Erin Cummings, founder of YESYoga in Sugar Land, has helped create a community of fitness lovers thanks to her offering of free weekly classes at Sugar Land Town Square.
But the Kansas native and Wichita State University alumna had to grow a new social network from the ground up in her new home.
“It was just me and my husband when we moved down,” Cummings said. “We didn’t know anyone.”
She said coming to the Houston area was a bit of a culture shock for her, but that she appreciates the opportunity for her two children to be exposed to different cultures and to learn about different people and their stories.
“I like to picture Sugar Land as the world,” Cummings said. “You don’t actually need to travel anywhere because you can usually find it here in Sugar Land. It’s so diverse.”
Her YESYoga classes have provided people in Fort Bend County with an outlet for pent-up stress and frustration and a social connection to counter the isolation caused by the COVID-19 pandemic.
After immersing herself in teaching yoga, Cummings became a certified instructor, racking up more than 1,000 hours of training and opening an online studio in January 2018. She followed it up with a brick-and-mortar studio in October of that same year. She started out offering free-pop classes in 2018, and began free “Sundays on the Square” outside her studio at 16140 City Walk in 2020.
In a June 24 Facebook post, she switched to donation-based pricing and lowered membership prices to $99, but said YESYoga would continue to pay teachers at their normal rate.
YESYoga, Cummings said, was designed to be “a place for people who were burned out and felt unworthy and lonely and just needed a place to find each other.”
“We called it YESYoga because we wanted to be a yes for something bigger,” Cummings added. “We wanted to be a yes for more than being a mom or more than just showing up for your job every day.”
Michelle Joseph, a Rosenberg resident, said YESYoga has become part of her routine. She’s been practicing yoga daily since 2014, and she began her sessions at home. Eventually, she needed a change of scenery and found YESYoga through an internet search in 2019.
“I think people are missing that these days. There’s no self-care,” Joseph said. “I think that’s where you get into mental health dangers because nobody’s paying attention to themselves.”
Joseph said she brought as many of her friends as possible to experience a class with her, taking advantage of Cummings’ initiative to allow participants to bring a guest for free each month, though she said that slowed down when the pandemic hit last year.
Lauren Somers, a Minnesota native, has been a client of YESYoga from the beginning, attending the pop-up Town Square sessions three months before the studio opened.
Like Cummings, Somers said her husband got a job in the oil and gas sector that sent them to Sugar Land. While the classes are primarily attended by women, men also are welcome to attend the classes, and the couple has attended classes together and made some new friends in the process while introducing her new friends to the other attendees.

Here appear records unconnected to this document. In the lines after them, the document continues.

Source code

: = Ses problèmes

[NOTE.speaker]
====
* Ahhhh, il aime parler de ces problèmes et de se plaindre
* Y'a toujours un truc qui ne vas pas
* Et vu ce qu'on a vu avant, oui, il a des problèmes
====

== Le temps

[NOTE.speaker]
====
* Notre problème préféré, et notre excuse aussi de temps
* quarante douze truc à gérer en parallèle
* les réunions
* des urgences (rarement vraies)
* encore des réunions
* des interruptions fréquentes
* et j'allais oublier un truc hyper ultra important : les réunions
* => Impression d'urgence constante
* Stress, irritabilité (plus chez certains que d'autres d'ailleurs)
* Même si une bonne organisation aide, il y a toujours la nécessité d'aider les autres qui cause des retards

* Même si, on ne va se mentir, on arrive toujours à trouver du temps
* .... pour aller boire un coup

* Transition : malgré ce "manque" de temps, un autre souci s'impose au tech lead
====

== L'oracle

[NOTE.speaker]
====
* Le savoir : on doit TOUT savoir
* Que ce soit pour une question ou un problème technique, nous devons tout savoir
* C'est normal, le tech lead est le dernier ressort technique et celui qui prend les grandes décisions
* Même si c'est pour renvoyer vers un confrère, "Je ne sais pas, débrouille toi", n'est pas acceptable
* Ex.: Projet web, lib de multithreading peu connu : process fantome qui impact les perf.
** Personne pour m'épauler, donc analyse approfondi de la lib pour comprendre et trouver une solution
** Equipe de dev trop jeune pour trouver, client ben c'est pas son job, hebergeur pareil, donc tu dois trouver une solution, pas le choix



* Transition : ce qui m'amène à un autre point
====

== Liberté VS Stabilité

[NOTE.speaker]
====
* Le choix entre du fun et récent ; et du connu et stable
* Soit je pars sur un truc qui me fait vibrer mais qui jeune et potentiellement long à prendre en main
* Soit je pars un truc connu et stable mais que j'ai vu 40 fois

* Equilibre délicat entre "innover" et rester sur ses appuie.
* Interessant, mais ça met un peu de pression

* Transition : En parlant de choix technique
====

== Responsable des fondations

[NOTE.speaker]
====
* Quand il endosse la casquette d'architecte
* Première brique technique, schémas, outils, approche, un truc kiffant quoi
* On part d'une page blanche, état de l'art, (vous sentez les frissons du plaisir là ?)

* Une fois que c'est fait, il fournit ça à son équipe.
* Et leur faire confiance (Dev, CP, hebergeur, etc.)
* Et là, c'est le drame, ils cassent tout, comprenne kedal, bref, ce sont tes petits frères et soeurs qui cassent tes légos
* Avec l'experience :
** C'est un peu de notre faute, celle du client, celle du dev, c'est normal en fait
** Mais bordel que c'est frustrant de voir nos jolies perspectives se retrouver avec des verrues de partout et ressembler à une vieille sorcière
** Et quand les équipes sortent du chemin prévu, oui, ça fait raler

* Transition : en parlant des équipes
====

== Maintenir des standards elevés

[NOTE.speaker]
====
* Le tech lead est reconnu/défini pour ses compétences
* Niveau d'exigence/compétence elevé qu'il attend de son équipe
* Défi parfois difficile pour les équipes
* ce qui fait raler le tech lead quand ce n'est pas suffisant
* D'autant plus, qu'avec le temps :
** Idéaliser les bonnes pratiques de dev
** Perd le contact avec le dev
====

Cummings said YESYoga has also offered kids yoga programs in the past, like the Halloween Yoga event she held in 2019.
“It’s always a breath of fresh air going in feeling connected and saying hi to people who you might have had class with a few times before,” Cummings said. “But also welcoming new people that are just joining and you can show them the ropes or whatever we’re doing that day.”
Due to the economic impact of the pandemic, Cummings decided in June to offer a donation-based payment method to make her classes more accessible.
In addition, Cummings has created a scholarship fund for her alma mater, Wichita State, aimed at creating more female entrepreneurs. She said the funds will be awarded on a rolling basis for the next five years.
“I just really wanted to help another woman who had a creative idea to feel successful and get her business off the ground,” Cummings said.
Everywhere she’s been, Cummings has sought to create a family atmosphere with her yoga classes.
And her friends and yoga students and even her Lululemon ambassador colleagues stepped up for her during a time of need, when her dad spent more than two months in the hospital recovering from a motorcycle accident in Texas.
“The people here were just amazing,” Cummings said. “One of my clients if they were friends of mine would bring me food at the hospital and they would come take my class and see how I was doing. One of the ladies at Lululemon started a GoFundMe for my dad’s hospital bills. People just really showed up for me.”
She said she knew at that point that the studio had to keep going.
“I went from this lonely person in Houston as a mom to now having two kids and feeling like I had a whole bunch of women and community around me that supported me,” Cummings said.
When COVID-19 cases began to spike in 2020, Cummings said she felt that support again, and wanted to reciprocate that support as her friends and clients rallied around her to help boost her business.
“It just felt like a great way to give back,” Cummings said. “And to give people a chance to continue to move their body and have some sense of normalcy.”